Printed on the side of the red cardboard box is the name Ingenius-Minimal. The cover illustration promises an amazing experience. We see deep canyons criss-crossing among countless skyscrapers. The buildings are austere with nothing but rectangular windows spanning the facades. Their number extends beyond the picture and impresses us with their height. From our perspective, we’re standing on the 22nd floor, gazing over several high-rises into a bright blue sky. Large letters, erected atop a reddish-orange bridge, form the words “The New City”.
Skyscrapers were a relatively new phenomenon in Germany in the 1920s. They symbolised the modern-day city and were said to hold the key to alleviating the lack of affordable housing. Instructors and students at the Bauhaus also devoted themselves to the topic. The Bauhaus master Georg Muche designed a residential high-rise with spacious terraces. The urban planner Ludwig Hilberseimer created plans for entire housing estates featuring a mix of high- and low-rise structural units. And the Bauhaus directors Ludwig Mies van der Rohe and Walter Gropius both participated in skyscraper design competitions.

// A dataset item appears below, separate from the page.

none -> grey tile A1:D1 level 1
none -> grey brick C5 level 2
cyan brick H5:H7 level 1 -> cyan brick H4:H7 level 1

Building sets for kids were not a new invention. In the mid-19th century, a new pedagogical movement pushed for innovative concepts in school, education and child-rearing. The aim was to foster creativity in children. Children could stack the 53 blocks to build towers and create a miniature world. The enclosed booklet contained pictures of the spectacular possibilities.
The Ingenius building set was designed around 1924 by the architects Wilhelm Kreis (1873–1955) and Carl August Juengst (biographical data unknown). Neither of them had attended the Bauhaus. Kreis made a name for himself around 1900 for building more than 40 monuments in Germany. In the early 1920s, he designed the Wilhelm Marx building, one of the first high-rises in Düsseldorf. Juengst was probably a colleague working in Kreis’s architectural firm, though there is hardly information available about the architect.

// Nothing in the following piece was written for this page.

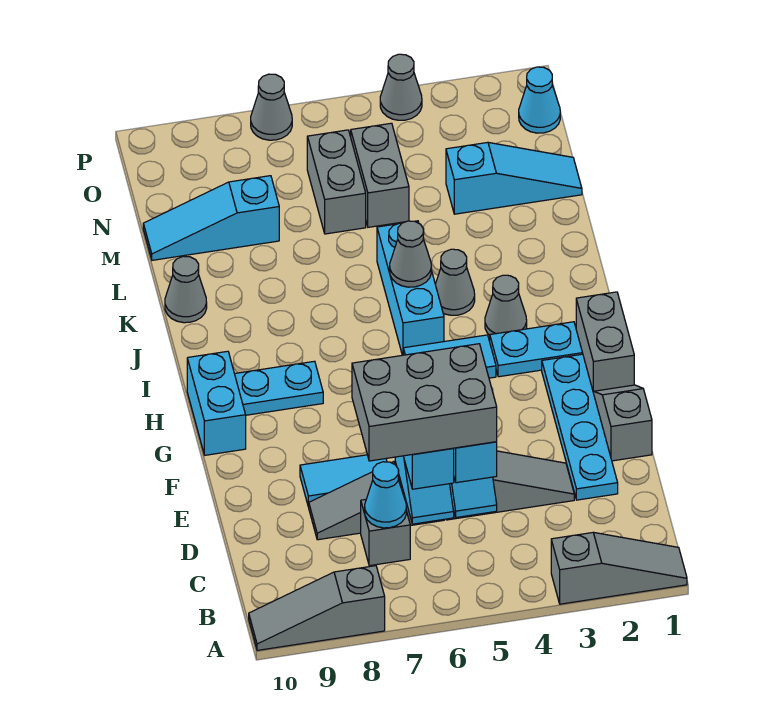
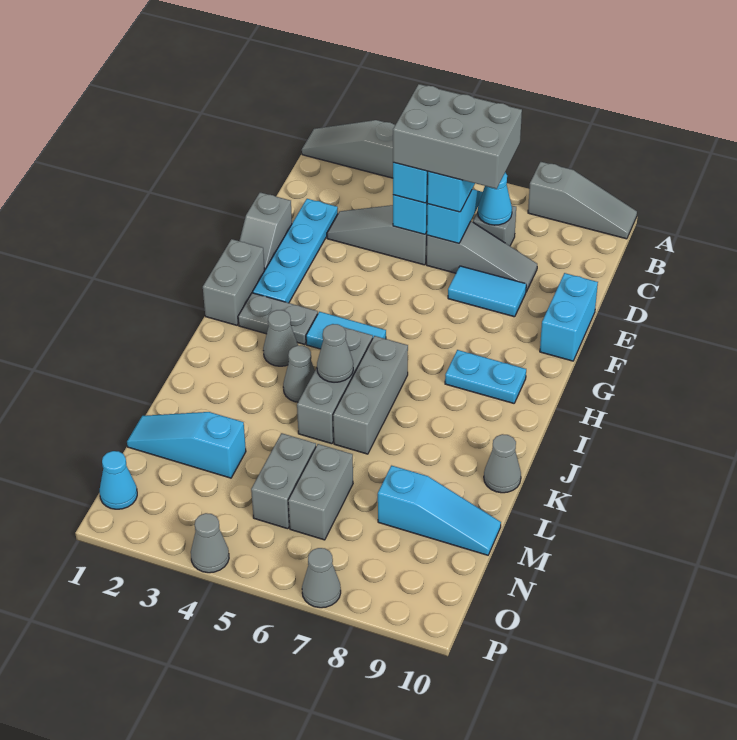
cyan brick G10:H10 level 1 -> cyan brick E10:F10 level 1
cyan plate H2:H3 level 1 -> grey plate H2:H3 level 1
cyan brick I5:K5 level 1 -> grey brick I5:K5 level 1
none -> grey brick I6:K6 level 1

In the booklet provided with the building set, there are references to films of the 1920s. For instance, it claims that the set is suited for the “operating procedures and complete substitution of the largest film sets”. Indeed, some films of that age, like Metropolis (1927) by Fritz Lang, featured megalomanic urban landscapes and monumental skyscrapers. The stories take place among buildings piled atop and next to each other, mountain ranges of cropped and crooked skyscrapers without any open spaces. It is likely that the Ingenius building set was never used for constructing film sets. Rather, it was meant to stimulate children’s creativity and get them to design their own city using their imagination.
The booklet’s illustrations depict children playing in a landscape of miniature skyscrapers. The images remind us of the famous movie King Kong of 1933 where a giant gorilla decimates a city. The children too look like giants, playing among the wooden towers, fantastic buildings and complex bridges. Their every movement threatens the stability of the high-rises. And yet they are the creators of this backdrop, carefully stacking block upon block to create buildings that tower over their heads. To create a city of such dimensions, one would need several thousand building blocks. The Ingenius building set, however, contained barely enough pieces to build the facade of a single skyscraper. In fact, the photos don’t represent the actual game, but rather the dream of reaching ever-higher. The booklet is essentially a manual for building a utopia.